Шаботуков разглядывает свои до блеска вычищенные сапоги. Он тут один. Поддержки, действительно, никакой.
— Ну что? Чего мне с тобой делать прикажешь? А? Солдат??
— Не знаю… товарищ лейтенант… вы скажите, чо вам надо… я могу… — что он может, он и сам не знает, но это не важно. Важно, что он п о т ё к.
— Ты понял, что мне от тебя избавиться на раз?? — откровенный пиздёж продолжается. Никому, кроме меня, это счастье в хуй не упиралось. На губу я его, конечно, могу засадить, но оттуда он вернётся с таким каменюкой за пазухой, что пиздёж из строя будет детским лепетом. И, по сути, где-то даже будет прав. Сурово — на губу за нарушение дисциплины строя… да и не примут, придётся что-то серьёзное ему рисовать… мдяяя…
— Да.
— Шаботуков, ты чо? Тупой? Нет такого слова в армии.
— Так точно.
— У тебя есть выход. Сейчас ты мне будешь писать о своих косяках… обо всех… мне по хуй… хоть всю тетрадь испиши. Я прочту и решу, сажать тебя или нет. Учти, я не собираюсь тебя уговаривать. У тебя 20 секунд найти ручку и бумагу (у всех в вещмешках есть — письма писать). Время пошло.
Шаботуков, прошедший учебку, срывается с места, а я убеждаюсь, что он может выполнять команды бегом. Причем мои команды. Он пишет мне объяснительную на два тетрадных листа, где указывает, кого и когда бил и что и где спиздил. Первую объяснительную, взятую мной у солдата, потом ими было забито полсейфа. Особенно меня впечатляет завершение этого опуса.
«Я ридавой Шаботуков клинусь что буду служить нармально и слушаца лейтинанта Скворена».
По моему настоянию, над словом «клинусь» надписал «аллахом», после чего прослушал двухчасовую лекцию на предмет взаимоотношений между военнослужащими, и лёг спать голодный, но с облегчением. На пиздюлину он нарвался через неделю. О губе мы с ним больше не вспоминали. Объяснительную эту вместе читали только раз, когда я заловил его на молоке (коноплю варил в молоке — способ забалдеть).
Вадим, зараза, потом забрал на память. А жаль. Петросян выкупил бы за мильёны мильёнов.

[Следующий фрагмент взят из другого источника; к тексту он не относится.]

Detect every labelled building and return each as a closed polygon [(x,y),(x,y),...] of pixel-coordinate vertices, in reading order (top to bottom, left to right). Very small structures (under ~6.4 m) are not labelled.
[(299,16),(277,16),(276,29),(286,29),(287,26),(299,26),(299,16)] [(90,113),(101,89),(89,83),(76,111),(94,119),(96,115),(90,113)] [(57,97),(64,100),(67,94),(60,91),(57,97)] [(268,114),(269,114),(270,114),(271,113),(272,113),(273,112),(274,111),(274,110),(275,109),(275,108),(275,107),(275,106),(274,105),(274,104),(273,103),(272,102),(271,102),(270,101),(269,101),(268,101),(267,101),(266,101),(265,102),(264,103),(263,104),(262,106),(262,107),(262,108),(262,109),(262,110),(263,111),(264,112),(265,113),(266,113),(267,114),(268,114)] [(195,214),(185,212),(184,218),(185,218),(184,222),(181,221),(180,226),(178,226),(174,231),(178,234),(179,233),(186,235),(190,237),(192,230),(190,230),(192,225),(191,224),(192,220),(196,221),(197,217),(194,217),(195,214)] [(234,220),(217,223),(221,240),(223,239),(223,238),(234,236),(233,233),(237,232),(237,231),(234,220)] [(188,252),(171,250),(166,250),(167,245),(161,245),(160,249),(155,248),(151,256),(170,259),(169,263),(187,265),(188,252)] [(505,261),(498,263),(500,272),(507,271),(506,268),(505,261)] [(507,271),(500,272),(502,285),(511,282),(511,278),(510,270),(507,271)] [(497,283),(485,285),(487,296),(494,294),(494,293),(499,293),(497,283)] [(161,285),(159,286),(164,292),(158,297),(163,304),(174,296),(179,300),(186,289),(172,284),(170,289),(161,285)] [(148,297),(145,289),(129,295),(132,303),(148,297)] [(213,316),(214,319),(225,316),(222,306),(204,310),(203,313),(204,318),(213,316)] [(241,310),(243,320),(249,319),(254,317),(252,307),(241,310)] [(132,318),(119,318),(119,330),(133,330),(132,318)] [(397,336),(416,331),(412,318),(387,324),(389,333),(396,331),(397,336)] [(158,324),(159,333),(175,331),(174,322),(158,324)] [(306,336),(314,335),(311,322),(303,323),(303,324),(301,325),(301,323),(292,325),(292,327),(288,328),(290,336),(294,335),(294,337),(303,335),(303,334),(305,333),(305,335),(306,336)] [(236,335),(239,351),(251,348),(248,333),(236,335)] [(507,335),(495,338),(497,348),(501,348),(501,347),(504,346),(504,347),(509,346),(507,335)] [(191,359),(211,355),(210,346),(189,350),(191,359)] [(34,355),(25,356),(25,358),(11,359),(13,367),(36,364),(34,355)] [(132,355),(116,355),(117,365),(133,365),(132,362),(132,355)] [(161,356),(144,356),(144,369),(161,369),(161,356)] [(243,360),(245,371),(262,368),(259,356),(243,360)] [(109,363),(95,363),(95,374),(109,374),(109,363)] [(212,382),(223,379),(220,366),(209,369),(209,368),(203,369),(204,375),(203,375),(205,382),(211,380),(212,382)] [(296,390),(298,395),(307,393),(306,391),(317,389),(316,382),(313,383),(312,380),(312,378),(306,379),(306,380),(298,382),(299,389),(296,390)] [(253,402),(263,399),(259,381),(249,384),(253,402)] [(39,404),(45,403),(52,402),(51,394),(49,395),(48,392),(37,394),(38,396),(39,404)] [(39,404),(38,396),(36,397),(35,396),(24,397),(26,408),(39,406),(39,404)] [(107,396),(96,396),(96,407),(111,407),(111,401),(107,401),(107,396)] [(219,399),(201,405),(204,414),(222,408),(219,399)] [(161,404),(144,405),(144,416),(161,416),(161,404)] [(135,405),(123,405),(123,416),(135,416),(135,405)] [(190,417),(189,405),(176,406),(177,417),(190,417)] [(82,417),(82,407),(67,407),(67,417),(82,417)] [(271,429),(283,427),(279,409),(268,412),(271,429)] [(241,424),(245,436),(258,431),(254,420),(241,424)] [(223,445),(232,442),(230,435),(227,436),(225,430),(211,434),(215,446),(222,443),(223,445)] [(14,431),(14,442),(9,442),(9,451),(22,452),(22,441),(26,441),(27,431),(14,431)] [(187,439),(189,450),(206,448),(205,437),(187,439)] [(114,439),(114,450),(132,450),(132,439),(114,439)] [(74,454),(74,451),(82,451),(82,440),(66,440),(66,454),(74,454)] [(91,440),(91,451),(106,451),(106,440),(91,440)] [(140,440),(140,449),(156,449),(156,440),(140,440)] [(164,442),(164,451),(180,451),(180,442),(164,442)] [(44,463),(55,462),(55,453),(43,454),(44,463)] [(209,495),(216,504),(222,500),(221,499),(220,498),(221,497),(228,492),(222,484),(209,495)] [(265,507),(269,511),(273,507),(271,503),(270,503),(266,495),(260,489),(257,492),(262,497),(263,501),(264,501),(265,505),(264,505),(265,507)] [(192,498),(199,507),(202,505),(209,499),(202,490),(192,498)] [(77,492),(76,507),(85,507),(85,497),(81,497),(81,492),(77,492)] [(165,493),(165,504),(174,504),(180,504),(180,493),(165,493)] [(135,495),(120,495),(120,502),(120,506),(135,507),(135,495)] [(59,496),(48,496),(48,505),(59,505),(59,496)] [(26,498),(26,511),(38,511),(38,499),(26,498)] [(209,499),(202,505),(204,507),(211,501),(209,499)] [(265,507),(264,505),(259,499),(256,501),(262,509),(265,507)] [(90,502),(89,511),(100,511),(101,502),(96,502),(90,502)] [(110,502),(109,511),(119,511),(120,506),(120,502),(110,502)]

Навести порядок в рабкоманде годков, имея на руках страшилку о Прокуроре и изначально поломанных перцах, было достаточно просто. К тому же, я реально никому, кроме прокурора, не подчинялся.
Приходил замполит дивизии. Попытался орать на меня при бойцах. Скомандовал Федору вывести людей прямо при воплях этого ебанутого полковника. Тот, конечно, вообще начал пять из тридцати шести изображать. Типа «солдат, стой… я кому сказал». Но мои — молодцы. Съебли из казармы вместе с нарядом от греха подальше, положив хуй на его команды.